株式現物出資には、以下のようなメリットがあります。

1. キャッシュアウトを回避できる

株式現物出資は、金銭ではなく株式で出資を行うため、多額の資金を用意する必要がありません。そのため、手元資金が不足している場合でも、新たな事業への投資や企業買収などを実現することができます。

2. 税務上のメリット

株式現物出資の場合、出資した株式の評価益に対して、譲渡所得ではなく、みなし配当として課税されることがあります。みなし配当として課税された場合、一定の要件を満たせば、配当控除の適用を受けることができ、税負担を軽減できる可能性があります。

株式現物出資の評価

株式現物出資を行う際には、提供する株式の適正な評価額を決定する必要があります。評価額は、会社法に基づき、原則として、裁判所の選任する検査役の調査によって決定されます。ただし、一定の場合には、検査役の調査を省略し、株主総会の承認を得ることで、評価額を決定することも可能です。

株式の評価方法は、上場株式と非上場株式で異なります。

1. 上場株式の評価

株式現物出資

上場株式の場合、原則として、出資の日における取引所の最終価格を基準として評価します。

2. 非上場株式の評価

非上場株式の場合、企業の収益性、資産状況、将来性などを総合的に勘案して評価します。具体的な評価方法としては、DCF法、類似会社比較法、純資産法などが用いられます。

株式現物出資の会計処理と株式現物出資仕訳

株式現物出資が行われた場合の会計処理は、現物出資を行う側(出資者)と現物出資を受ける側(被出資会社)で異なります。

1. 出資者の会計処理

出資者は、現物出資によって取得した株式を、取得原価で計上します。取得原価は、現物出資した株式の帳簿価額と取得にかかった費用(登録免許税など)の合計額となります。

例えば、A社がB社の株式1,000株(帳簿価額1株あたり100円)を現物出資し、C社の株式を取得した場合、A社の株式現物出資仕訳は以下のようになります。

(借方) 現物出資 100,000円

(貸方) 株式(B社) 100,000円

2. 被出資会社の会計処理

被出資会社は、現物出資によって取得した資産を、公正価値で計上します。公正価値とは、市場参加者間で取引が行われる場合に想定される取引価格をいいます。また、受入資本金は、現物出資された株式の評価額で計上します。

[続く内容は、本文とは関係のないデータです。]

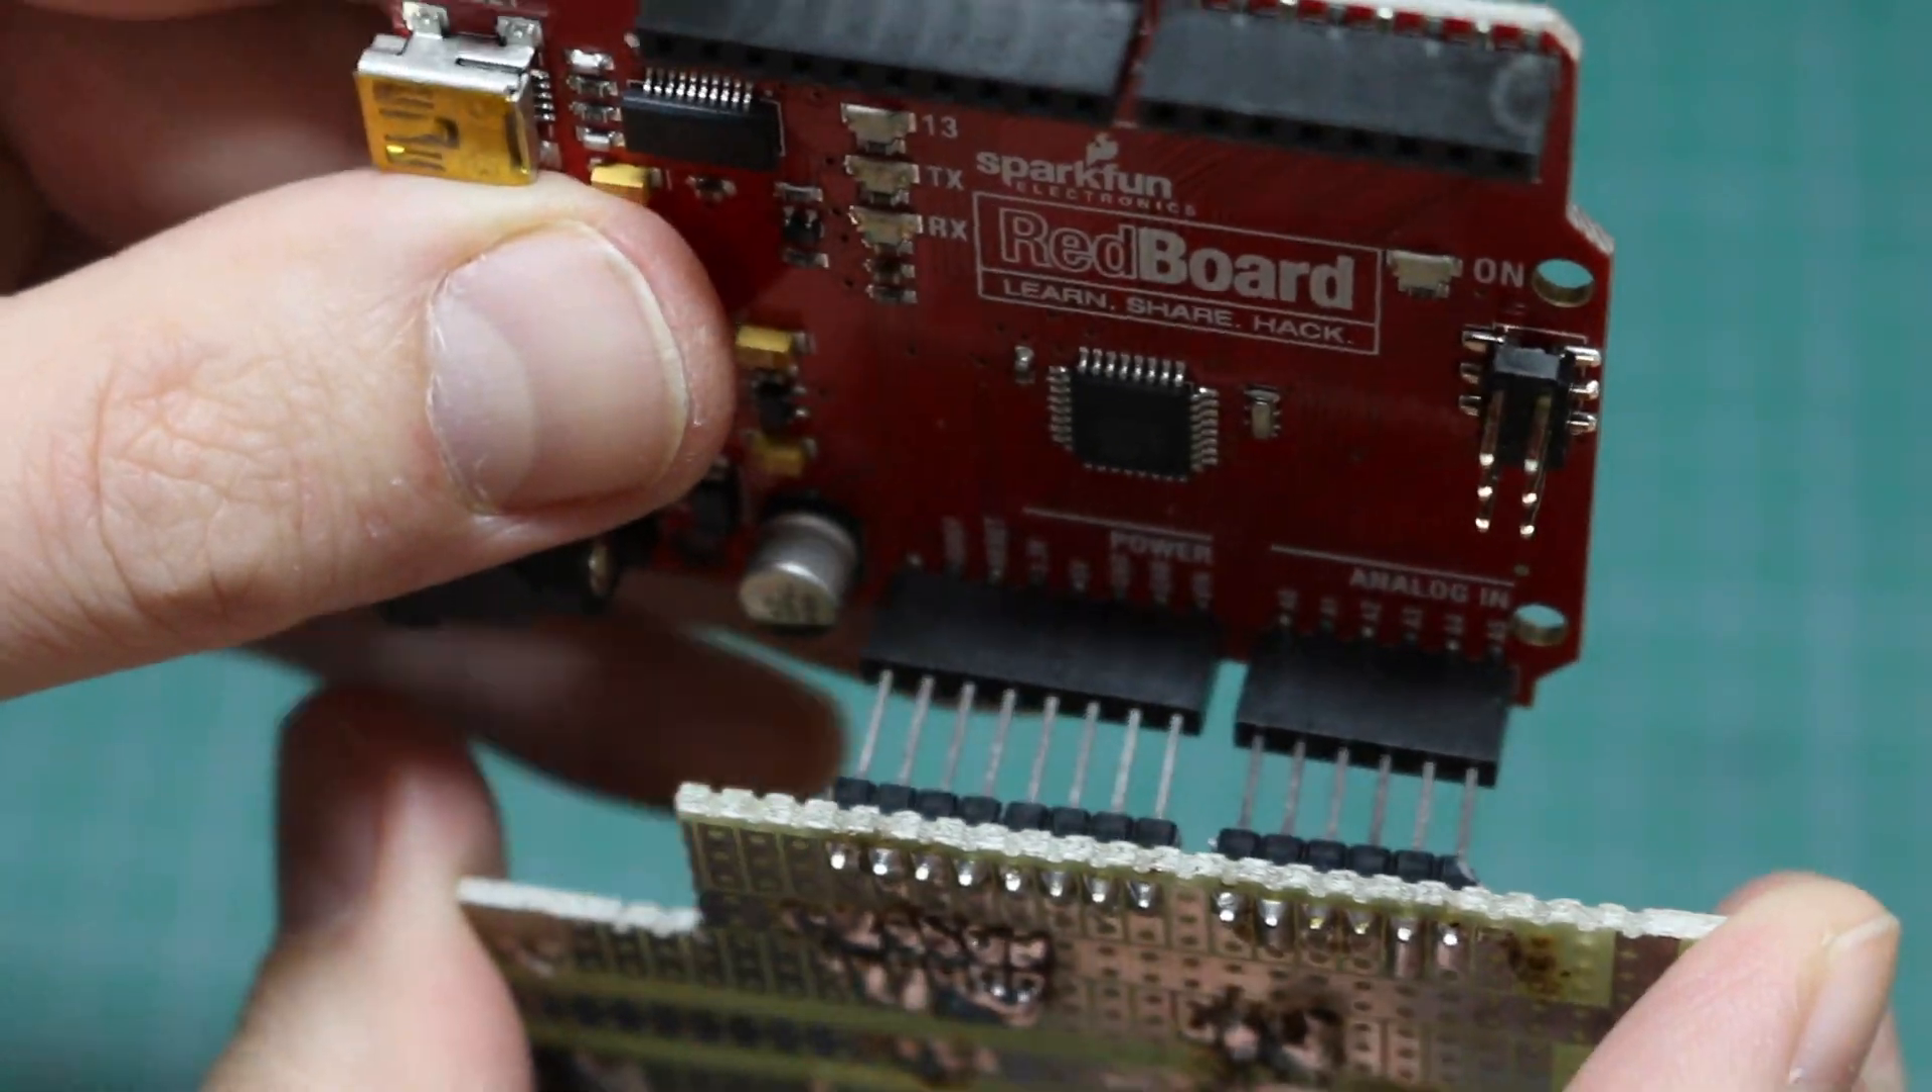Your headers are perfectly aligned to plug into this board three separate header pieces all perfectly aligned.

例えば、C社がA社からB社の株式1,000株(評価額1株あたり150円)を現物出資として受け入れた場合、C社の株式現物出資仕訳は以下のようになります。

(借方) 株式(B社) 150,000円

(貸方) 資本金 150,000円

まとめ

株式現物出資は、資金調達やM&Aなど、様々な場面で活用される取引です。株式現物出資を行う際には、関連する法令や会計基準を理解し、適切な処理を行うことが重要となります。本稿が、株式現物出資を検討する企業の一助となれば幸いです。